One whom we are blessed and privileged to know is The Rev. Dr. Alika Galloway, Pastor of Liberty Community Church, our partner parish on the Northside of Minneapolis.
God has called Pastor Alika to witness and respond to the dreadful consequences of generational poverty and generational trauma in the African-American community here. They include the hard reality of sex trafficking. Pastor Alika became aware of the terrible exploitation of women (which is an international problem) when she and her husband began their ministry in the Broadway neighborhood some years back.
So she opened the church to provide a space of safety and where victims can share stories and move toward healing. This was the first step in her vision for the new Northside Healing Space. It is modeled on Thistle Farms in Nashville TN, which came into being twenty five years ago as the vision of Rev. Becca Stevens and continues successfully ministering to women coming out of prostitution and drug addiction.
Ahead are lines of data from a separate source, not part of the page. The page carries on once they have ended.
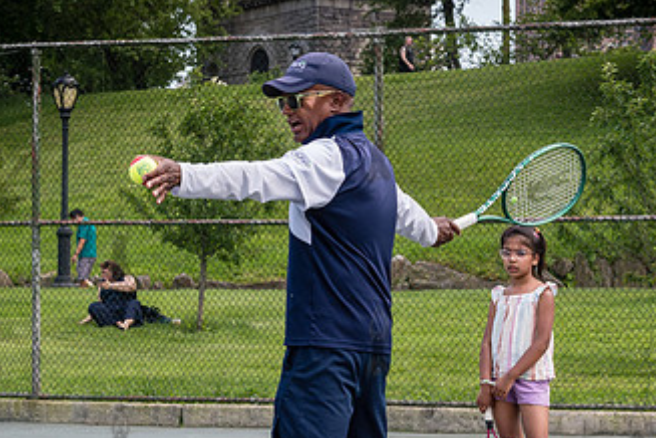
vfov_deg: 10.4
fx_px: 2387
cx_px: 288
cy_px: 386
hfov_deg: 15.6
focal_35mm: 131
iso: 250
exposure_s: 1/320
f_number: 6.3
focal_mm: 56
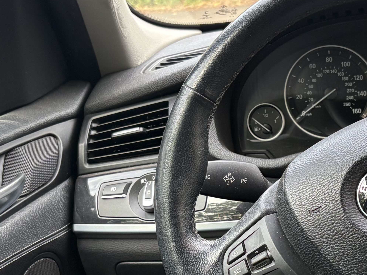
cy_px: 220
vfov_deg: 19.4
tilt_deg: -18.5
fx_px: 795
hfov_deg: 25.5
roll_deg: +5.8
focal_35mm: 75
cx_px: 295
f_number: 1.6
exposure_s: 1/77
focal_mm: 5.96
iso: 125
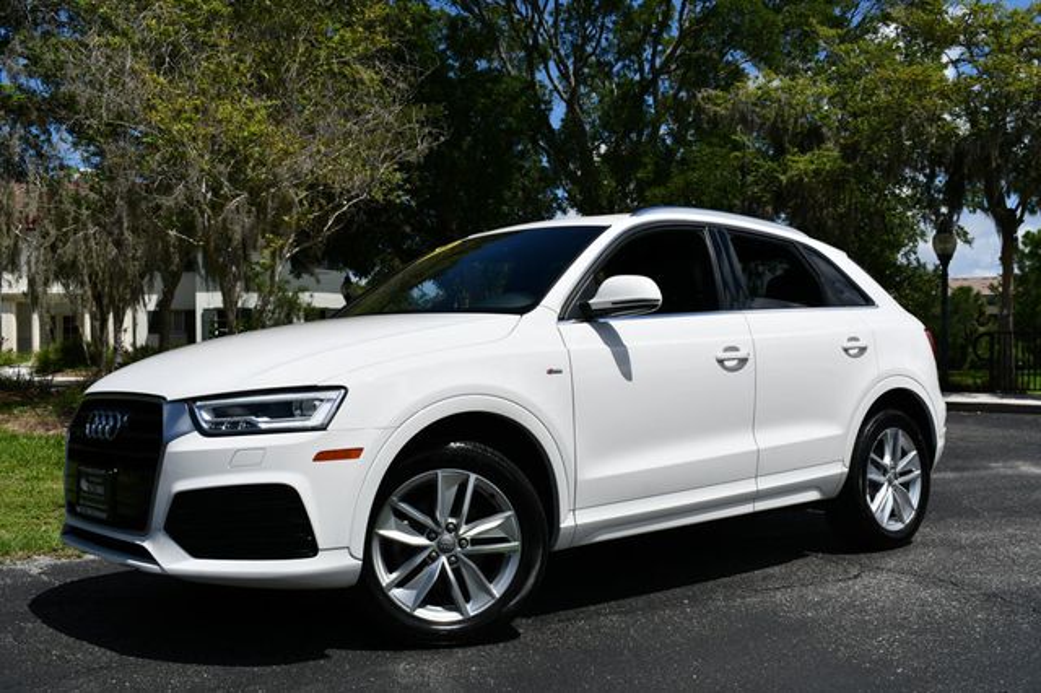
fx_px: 1127
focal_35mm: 39
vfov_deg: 34.2
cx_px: 520
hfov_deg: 49.6
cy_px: 346
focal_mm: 26
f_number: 10
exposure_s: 1/400
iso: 100
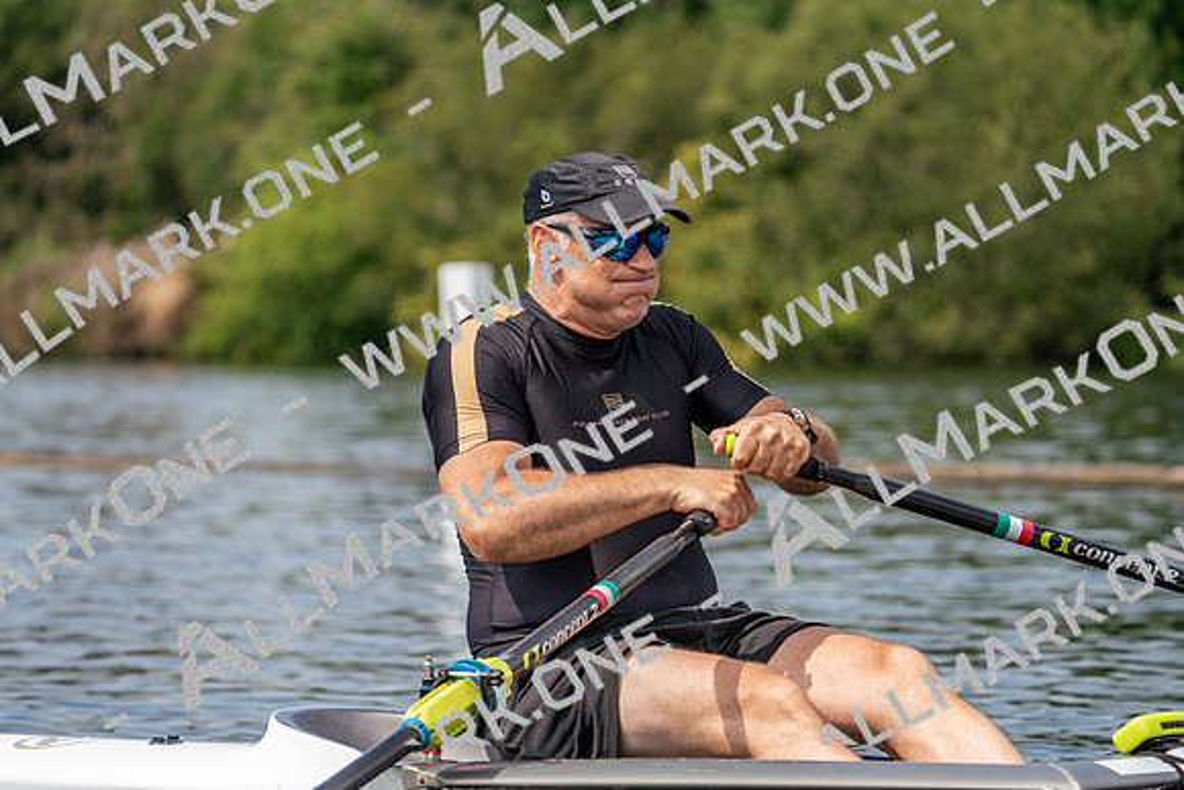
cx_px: 592
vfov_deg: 6.9
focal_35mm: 200
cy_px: 395
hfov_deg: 10.3
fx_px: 6579
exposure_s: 1/1600
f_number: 5.6
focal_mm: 200
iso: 320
As Pastor Alika studied the issue of sex trafficking deeply, she learned that girls as young as 12 fell victim. So she created an after-school program for middle school boys and girls to protect them and promote their studies. The program strongly promotes college preparation with measurable success. One of their girls just graduated with honors from Duke.
The bitter reality of sex trafficking has challenged my naïve, Pollyanna view of the world. That’s what prophetic truths are supposed to do. And Pastor Alika’s vision for the Northside Healing Center is bold. That, too, is prophetic.
In his classic work, The Prophetic Imagination, Old Testament Professor Walter Bruggemann wrote:
The prophet does not ask if the vision can be implemented, for questions of implementation are of no consequence until the vision can be imagined. The imagination must come before the implementation.
Pastor Alika’s prophetic vision for a healing center is taking shape. It is becoming a reality. It has captured my imagination. It has given hope to me and many others.